O Carnaval é o feriado mais longo no Brasil e, por tradição, um dos mais aguardados por quem gosta de aproveitar a data para viajar ou curtir os blocos e festas espalhados pelo país. Seja qual for o caso, é muito importante tomar algumas medidas de prevenção para evitar que a folia se transforme em transtorno ao longo do ano.

Nesta época do ano, centenas de pessoas são acometidas por males como viroses respiratórias, conjuntivites, e muito outros quadros clínicos que são fruto da combinação entre as costumeiras aglomerações, descuidos com alimentação e principalmente pelo contato entre os foliões.

Para te ajudar a curtir o carnaval com tranquilidade e bem informado, separamos uma lista com as principais doenças dessa época. Vamos conferir?

Viroses respiratórias
Acometem os foliões nos primeiros dias pós-festa e chegam a ser tão tradicionais na folia quanto os blocos de rua.
Os principais sintomas costumam ser febre, diarreia, náuseas, tontura e sensação de fraqueza. Por isso, é importante se manter constantemente hidratado, e descansar o máximo, quando possível.
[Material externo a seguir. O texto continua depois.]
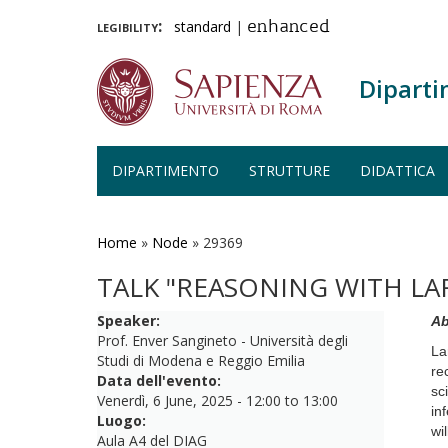
legibility:
standard
|
enhanced
Diparti
DIPARTIMENTO
STRUTTURE
DIDATTICA
Salta
al
contenuto
Home
»
Node
»
29369
principale
TALK "REASONING WITH L
Speaker:
Ab
Prof. Enver Sangineto - Università degli
La
Studi di Modena e Reggio Emilia
re
Data dell'evento:
sc
Venerdì, 6 June, 2025 -
12:00
to
13:00
in
Luogo:
wi
Aula A4 del DIAG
Tenha sempre consigo uma garrafa de água, soro fisiológico para hidratar o nariz e evite o contato com pessoas que já apresentem quadros de resfriados ou gripe.

Conjuntivite

Nesse período há um maior número de casos da doença, devido ao aumento do contato com diversas outras pessoas, muitas das quais previamente infectadas.
Outros agravantes para o problema são as altas temperaturas – os raios ultravioletas baixam a imunidade – e também a falta de cuidado com a higiene nesse tempo.
As conjuntivites mais comuns são causadas pelas mãos sujas levadas aos olhos, o que ocorre com grande frequência durante a folia.

Hepatite A

No Carnaval, umas das principais formas de contágio da doença é através do compartilhamento de utensílios. Outra forma pela qual a hepatite A pode ser transmitida é o consumo de alimentos e bebidas contaminados.
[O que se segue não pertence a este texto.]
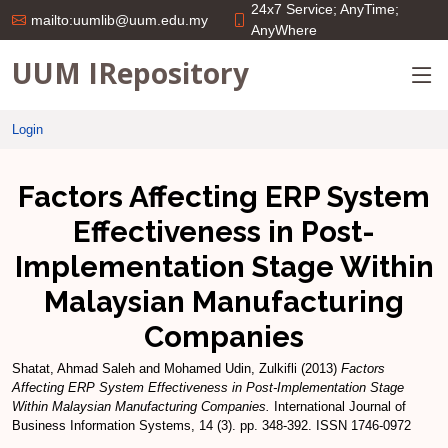
24x7 Service; AnyTime;
mailto:uumlib@uum.edu.my
AnyWhere
UUM IRepository
Login
Factors Affecting ERP System
Effectiveness in Post-
Implementation Stage Within
Malaysian Manufacturing
Companies
Shatat, Ahmad Saleh
and
Mohamed Udin, Zulkifli
(2013)
Factors
Affecting ERP System Effectiveness in Post-Implementation Stage
Within Malaysian Manufacturing Companies.
International Journal of
Business Information Systems, 14 (3). pp. 348-392. ISSN 1746-0972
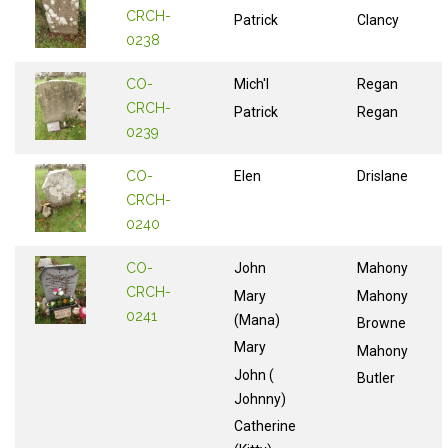
CRCH-
Patrick
Clancy
0238
CO-
Mich'l
Regan
CRCH-
Patrick
Regan
0239
CO-
Elen
Drislane
CRCH-
0240
CO-
John
Mahony
CRCH-
Mary
Mahony
0241
(Mana)
Browne
Mary
Mahony
John (
Butler
Johnny)
Catherine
Por isso, é importante levar sempre consigo itens de uso pessoal e não emprestá-los sob hipótese alguma, além de se informar sobre a procedência do que será consumido durante a folia.

DSTs

A sensação de liberdade típica do carnaval, associada ao consumo excessivo de álcool, também aumenta as chances de contrair hepatite B e doenças sexualmente transmissíveis (DSTs), dentre elas a Aids e o Papilomavírus humano (HPV). Por isso, o uso do preservativo é imprescindível.

Outra medida que também pode prevenir as chances de contrair DST’S é diminuir o número de parceiros durante a festa.

Herpes e mononucleose

Os quadro de herpes e da ‘’Doença do Beijo’’ como é conhecida a Mononucleose são altamente contagiosos, principalmente através do contato e compartilhamento de utensílios.

No caso da herpes, uma vez instalado no corpo, o vírus fica adormecido nas células dos nossos nervos, e pode voltar a causar lesões sempre que diversos fatores como estresse, baixa imunidade e alta exposição ao sol são ativados em nós.

Na maioria das vezes, não há como ter certeza de que a pessoa que vai ser beijada tenha a doença, mas observar os pequenos detalhes é sempre bom.

Feridas e vesículas (bolhas com líquido) são sintomas de algumas delas. É importante ressaltar que não é sempre que os sintomas aparecem, o jeito é escolher quem vai beijar e ter bom senso.

Agora que você já conhece os principais quadros que podem ocorrer durante e pós-folia, é importante dar atenção à sua saúde nos dias que antecedem a festa. Faça um check-up de como anda o seu corpo e vá despreocupado curtir um dos melhores feriados do Brasil.